(Supplied text)

Recovery Tools

The Recovery Tools help you import accounts from other wallet apps. They require some knowledge of the key derivation mechanism.

Here is a brief recap on the topic.

Transparent Wallet

Let’s consider a typical Zcash transparent wallet. It supports multiple currencies, all under the same seed phrase.

Derivation Path

From a given seed phrase, you can derive lots of keys using a set of rules and a “path”.

A path looks like a directory path except that each component is an integer.

Knowing the seed phrase and the path, the wallet applies the derivation rules and computes a key pair. Since the derivation path is also standardized, the seed phrase is usually enough information for restoring an account.

But things are not so simple…

Transparent wallets will use more than one key pair (i.e. one address). Due to their lack of privacy, it is standard practice since the early days of Bitcoin, to avoid reusing an address.

The wallet would generate many key pairs and aggregate the funds received on any of these addresses into the account balance.

Address Index

This is achieved by using a derivation path that has the last component be the “address index”. Your wallet keeps track of the current address index and increments it whenever you need a new address.

(End Supplied text)

Work instructions:
• 1. List every section heading in the Recovery Tools page.
• 2. According to the Recovery Tools page, what is each component of a derivation path?
• 3. Reproduce the Recovery Tools page starting at "Transparent wallets will" and ending at "reusing an address.", and substitute "anonymity" for "privacy".
The records below the text were taken from a separate source.

(Data for review)

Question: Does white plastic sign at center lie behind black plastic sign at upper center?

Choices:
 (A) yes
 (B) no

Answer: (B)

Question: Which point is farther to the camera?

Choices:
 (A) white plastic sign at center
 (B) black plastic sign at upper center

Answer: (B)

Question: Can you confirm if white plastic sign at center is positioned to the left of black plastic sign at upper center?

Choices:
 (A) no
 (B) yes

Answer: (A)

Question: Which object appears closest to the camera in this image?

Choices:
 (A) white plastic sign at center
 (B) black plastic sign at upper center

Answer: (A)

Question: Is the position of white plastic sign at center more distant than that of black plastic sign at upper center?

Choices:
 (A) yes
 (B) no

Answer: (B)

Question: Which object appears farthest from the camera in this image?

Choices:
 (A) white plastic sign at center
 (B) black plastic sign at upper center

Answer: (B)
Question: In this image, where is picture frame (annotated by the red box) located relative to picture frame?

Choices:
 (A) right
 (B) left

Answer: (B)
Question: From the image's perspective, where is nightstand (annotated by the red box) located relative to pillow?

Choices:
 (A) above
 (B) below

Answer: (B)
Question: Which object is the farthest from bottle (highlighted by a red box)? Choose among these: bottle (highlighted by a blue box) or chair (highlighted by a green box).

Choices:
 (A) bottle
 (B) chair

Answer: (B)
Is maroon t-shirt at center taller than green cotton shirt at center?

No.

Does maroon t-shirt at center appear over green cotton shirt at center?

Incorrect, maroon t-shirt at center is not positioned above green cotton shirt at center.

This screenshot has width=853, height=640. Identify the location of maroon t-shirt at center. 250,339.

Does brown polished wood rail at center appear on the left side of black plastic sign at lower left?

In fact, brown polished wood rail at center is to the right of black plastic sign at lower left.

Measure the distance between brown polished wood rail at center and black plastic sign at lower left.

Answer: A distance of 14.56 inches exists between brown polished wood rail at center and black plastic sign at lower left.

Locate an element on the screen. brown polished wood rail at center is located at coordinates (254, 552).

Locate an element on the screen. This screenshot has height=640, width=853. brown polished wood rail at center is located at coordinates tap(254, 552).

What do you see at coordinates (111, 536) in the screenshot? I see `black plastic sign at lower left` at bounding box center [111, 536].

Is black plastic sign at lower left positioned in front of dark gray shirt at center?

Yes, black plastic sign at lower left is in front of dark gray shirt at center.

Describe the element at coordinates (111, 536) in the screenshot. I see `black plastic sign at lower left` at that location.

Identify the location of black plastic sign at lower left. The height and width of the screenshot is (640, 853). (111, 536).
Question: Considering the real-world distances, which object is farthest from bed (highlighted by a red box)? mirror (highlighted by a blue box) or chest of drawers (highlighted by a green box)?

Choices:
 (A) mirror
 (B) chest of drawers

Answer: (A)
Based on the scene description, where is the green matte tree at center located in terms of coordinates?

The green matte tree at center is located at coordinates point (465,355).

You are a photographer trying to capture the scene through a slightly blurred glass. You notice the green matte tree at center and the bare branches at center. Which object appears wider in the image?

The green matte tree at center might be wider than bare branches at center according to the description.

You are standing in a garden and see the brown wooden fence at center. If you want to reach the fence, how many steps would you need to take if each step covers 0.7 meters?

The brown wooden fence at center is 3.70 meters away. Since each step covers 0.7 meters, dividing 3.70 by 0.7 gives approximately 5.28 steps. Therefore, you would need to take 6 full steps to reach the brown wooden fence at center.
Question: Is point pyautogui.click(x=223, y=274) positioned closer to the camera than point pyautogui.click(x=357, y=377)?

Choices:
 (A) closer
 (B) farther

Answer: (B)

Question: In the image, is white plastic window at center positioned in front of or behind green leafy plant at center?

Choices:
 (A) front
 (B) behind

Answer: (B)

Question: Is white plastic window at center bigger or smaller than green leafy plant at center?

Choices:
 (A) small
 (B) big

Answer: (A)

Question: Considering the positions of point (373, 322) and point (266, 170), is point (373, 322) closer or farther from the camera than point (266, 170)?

(End Data for review)

Answers by item number:
• 1.
Recovery Tools
Transparent Wallet
Derivation Path
Address Index

• 2. Each component is an integer.

• 3.
Transparent wallets will use more than one key pair (i.e. one address). Due to their lack of anonymity, it is standard practice since the early days of Bitcoin, to avoid reusing an address.